Visiting Mahagandayon Monastery, Bagaya Monastery, the former Royal capital of Inwa and the U-Bein bridge
After haggling the price with a taxi driver, our day trip around the Mandalay surrounding starts early in the morning. Only 30 minutes drive, the first stop is Amarapura, once Myanmar’s capital city and built by King Bodawpaya in 1783. Here is located the famous Mahagandayon Buddhist monastery, the largest of Myanmar, where more than a thousand young monks live and study. It is an ideal place to witness the disciplined way of life of Buddhist monks. Every day, a crowd of tourists come to the monastery to see the endless line of monks queuing and holding a bowl for their last meal of the day. After strolling around the Monastery seeing how life is and talking with some monks, we take our place close to the dining hall waiting the long procession. Surrounded by many tourists, at 10 am, the monks start lining up waiting to sit all together inside the dining hall to have their meal.
Going back to our taxi we proceed to Inwa stopping by at Bagaya Kyaung monastery, a 1996 concrete-pillared reconstruction of an early-19th-century monastery. The monastery boasts 267 teak posts, the largest is 18 metres high and 2,5 metres in circumference, creating a cool and dark prayer hall for the faithful. Even though we are not that impressed, it is worth to see the superb collection of 19th century Buddha statues and flying wooden filigree roof work.
Leaving the monastery, we head to the Myitnge jetty from where, by a short boat trip, we get to Inwa (also called Ava), the former Royal Capital. Founded in 1365, Inwa is located at the confluence of the Irrawaddy and Myitnge Rivers on an artificial island formed by a canal connecting the two rivers upstream from their natural point of the meeting. Inwa was for more than 5 centuries the capital of Burmese kingdoms, but in 1839 a series of devastating earthquakes hit particularly hard the royal capital that was subsequently abandoned. We explore the island by horse-drawn carriage, the only way to get around because the site is vast. We visit the Nanmyint Watch Tower, then the Maha Aungmye Bonzan Monastery, built of brick and stucco and the Bargayar Monastery, famous for its impressive ornate woodcarvings and teak posts.

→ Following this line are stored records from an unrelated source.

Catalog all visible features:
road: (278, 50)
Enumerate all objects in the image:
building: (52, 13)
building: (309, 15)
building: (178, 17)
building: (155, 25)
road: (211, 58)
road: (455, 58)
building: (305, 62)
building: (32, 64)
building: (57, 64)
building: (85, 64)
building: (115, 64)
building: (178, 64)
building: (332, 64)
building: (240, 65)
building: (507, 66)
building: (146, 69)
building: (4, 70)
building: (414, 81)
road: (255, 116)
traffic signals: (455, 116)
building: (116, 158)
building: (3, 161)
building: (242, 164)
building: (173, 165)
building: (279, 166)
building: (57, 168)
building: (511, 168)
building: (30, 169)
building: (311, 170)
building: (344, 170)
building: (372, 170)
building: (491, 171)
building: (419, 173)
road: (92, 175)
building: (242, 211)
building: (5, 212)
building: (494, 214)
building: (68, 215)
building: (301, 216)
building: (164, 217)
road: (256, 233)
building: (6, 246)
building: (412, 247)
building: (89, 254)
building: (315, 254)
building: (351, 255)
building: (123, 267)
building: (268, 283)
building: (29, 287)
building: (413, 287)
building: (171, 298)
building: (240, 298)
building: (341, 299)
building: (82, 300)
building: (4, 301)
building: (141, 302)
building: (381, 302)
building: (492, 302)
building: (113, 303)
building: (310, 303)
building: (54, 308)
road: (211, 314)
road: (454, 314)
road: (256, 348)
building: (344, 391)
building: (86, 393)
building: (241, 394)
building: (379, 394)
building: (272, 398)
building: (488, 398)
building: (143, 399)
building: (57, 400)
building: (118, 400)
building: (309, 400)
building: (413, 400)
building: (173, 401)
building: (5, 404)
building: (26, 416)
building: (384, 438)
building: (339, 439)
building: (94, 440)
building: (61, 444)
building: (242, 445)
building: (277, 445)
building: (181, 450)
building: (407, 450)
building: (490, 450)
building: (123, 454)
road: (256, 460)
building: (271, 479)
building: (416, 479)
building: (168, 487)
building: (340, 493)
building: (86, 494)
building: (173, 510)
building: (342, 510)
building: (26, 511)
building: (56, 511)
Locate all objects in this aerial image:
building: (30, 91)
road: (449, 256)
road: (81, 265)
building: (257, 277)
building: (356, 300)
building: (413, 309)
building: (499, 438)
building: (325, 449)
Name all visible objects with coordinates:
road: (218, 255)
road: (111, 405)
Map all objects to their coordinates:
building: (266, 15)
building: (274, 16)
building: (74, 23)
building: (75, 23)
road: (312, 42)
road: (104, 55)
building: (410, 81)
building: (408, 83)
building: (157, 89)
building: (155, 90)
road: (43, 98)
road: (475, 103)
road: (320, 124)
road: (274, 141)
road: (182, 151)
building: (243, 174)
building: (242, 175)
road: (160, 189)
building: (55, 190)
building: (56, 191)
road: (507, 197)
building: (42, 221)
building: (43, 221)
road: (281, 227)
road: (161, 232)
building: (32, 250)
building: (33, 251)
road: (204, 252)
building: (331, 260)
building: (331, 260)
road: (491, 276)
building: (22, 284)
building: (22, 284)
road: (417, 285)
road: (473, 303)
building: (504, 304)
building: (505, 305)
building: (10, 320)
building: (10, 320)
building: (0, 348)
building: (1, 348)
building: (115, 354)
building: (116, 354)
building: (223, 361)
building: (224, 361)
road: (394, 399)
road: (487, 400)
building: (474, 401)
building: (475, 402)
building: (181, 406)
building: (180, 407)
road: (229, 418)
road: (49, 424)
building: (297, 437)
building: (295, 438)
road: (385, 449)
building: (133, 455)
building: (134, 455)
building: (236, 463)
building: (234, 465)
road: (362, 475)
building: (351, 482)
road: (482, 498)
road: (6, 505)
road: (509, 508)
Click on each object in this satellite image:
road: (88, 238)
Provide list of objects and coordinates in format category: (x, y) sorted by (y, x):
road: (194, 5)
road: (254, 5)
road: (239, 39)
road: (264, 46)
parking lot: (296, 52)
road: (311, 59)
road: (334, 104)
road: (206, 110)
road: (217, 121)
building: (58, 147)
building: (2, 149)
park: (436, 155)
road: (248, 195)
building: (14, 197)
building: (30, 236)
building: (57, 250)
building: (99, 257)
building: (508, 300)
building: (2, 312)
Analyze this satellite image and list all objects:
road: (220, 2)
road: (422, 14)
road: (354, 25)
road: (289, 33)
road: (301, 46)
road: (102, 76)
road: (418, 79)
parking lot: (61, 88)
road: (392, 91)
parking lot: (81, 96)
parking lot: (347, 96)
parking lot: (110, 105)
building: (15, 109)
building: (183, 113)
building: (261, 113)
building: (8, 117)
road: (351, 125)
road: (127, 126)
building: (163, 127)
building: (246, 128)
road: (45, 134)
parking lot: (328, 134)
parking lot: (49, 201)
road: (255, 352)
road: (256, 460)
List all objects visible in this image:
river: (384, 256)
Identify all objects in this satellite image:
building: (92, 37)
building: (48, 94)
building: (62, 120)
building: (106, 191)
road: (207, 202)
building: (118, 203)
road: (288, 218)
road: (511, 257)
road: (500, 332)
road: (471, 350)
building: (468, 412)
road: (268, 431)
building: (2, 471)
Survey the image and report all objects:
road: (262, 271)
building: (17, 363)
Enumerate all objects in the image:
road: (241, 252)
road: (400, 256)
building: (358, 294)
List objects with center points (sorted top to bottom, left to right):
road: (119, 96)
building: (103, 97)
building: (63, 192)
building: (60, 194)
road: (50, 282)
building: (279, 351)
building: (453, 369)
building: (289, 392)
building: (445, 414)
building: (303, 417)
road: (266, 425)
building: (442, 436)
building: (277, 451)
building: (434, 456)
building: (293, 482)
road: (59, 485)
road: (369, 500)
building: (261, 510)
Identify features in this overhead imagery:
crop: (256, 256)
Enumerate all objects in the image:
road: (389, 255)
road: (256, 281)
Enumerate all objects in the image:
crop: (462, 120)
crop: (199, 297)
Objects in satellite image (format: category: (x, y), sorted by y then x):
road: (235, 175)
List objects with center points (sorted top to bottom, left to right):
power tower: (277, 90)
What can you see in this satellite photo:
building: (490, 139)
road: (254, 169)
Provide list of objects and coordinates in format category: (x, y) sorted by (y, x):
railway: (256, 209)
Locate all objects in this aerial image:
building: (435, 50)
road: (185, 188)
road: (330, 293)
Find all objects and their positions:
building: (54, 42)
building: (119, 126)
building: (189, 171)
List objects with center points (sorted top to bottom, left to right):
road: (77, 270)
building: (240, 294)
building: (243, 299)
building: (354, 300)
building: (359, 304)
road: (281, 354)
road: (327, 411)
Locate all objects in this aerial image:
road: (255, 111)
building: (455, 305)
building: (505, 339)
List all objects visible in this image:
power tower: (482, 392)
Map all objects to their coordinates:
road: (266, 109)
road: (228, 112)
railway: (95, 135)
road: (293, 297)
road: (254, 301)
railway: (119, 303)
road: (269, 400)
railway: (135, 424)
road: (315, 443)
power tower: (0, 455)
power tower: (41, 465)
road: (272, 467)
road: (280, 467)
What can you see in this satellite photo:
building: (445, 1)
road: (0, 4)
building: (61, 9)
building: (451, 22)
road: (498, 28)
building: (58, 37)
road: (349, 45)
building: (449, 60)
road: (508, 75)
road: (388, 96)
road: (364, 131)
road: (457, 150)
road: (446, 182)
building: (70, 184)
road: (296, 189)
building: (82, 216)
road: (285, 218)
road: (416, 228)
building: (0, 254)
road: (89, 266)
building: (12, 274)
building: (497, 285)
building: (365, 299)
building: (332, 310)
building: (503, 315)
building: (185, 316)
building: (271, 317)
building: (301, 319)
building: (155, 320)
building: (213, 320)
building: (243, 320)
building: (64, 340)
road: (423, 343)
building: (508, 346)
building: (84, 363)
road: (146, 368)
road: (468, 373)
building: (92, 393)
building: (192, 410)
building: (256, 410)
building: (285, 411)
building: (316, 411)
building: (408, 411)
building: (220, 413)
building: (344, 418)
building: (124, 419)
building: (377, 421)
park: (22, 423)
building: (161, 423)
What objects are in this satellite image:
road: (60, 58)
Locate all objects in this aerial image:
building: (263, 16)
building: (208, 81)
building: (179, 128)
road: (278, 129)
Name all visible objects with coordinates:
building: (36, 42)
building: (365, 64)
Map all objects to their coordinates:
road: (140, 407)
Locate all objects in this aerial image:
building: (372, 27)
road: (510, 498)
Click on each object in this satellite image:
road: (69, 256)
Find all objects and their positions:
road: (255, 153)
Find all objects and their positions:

After spending more than 2 and a half hours here, our last stop is the fantastic U bein bridge for the sunset. It’s the oldest and longest teakwood bridge in the world and is mostly made from the remains of the Royal Palace of Inwa. The bridge was built at a slight curve and is supported by over a thousand wooden pillars that were hammered into the bottom of the shallow lake. Hundreds of tourists are fighting to find a wooden boat to cruise the lake and wait for the sunset with the background of the bridge. With no doubt, this 1.2 km long bridge is more charming during the evening when the sun rays the scene with its warm and orange colour. The bridge is also a slice of local life: people chatting while watching the sunset, monks walking with their bicycles, youths playing and fishers going about their daily work. The sun is gone and with him also our day trip, a day that was worth living!
Need to Know
The best and easiest way to have a full day out is to haggle with a motorcycle taxi or sedan taxi driver (we paid 30.000K for the whole day). You can also book a guided tour with a local tour operator (ask at your hotel to help you) or rent a motorbike (around 20$ x day). Just be careful because driving during the night is not so safe.
If you want to visit just Inwa, you can take a taxi (or motorcycle taxi) until the jetty before riding the ferry, taking a pick up (close to Zegyo market) or renting a motorbike (you can explore the Island on it – ferry ticket 800k person plus 400k motorcycle). Same if you want to visit Mahagandayon Monastery or U Bein Bridge.
Mandalay ticket: it’s required to visit the main sites of Mandalay and surroundings (Inwa, Amarapura and Saigang). Buy it at one of the entrances of the sites, ( price 10.000k).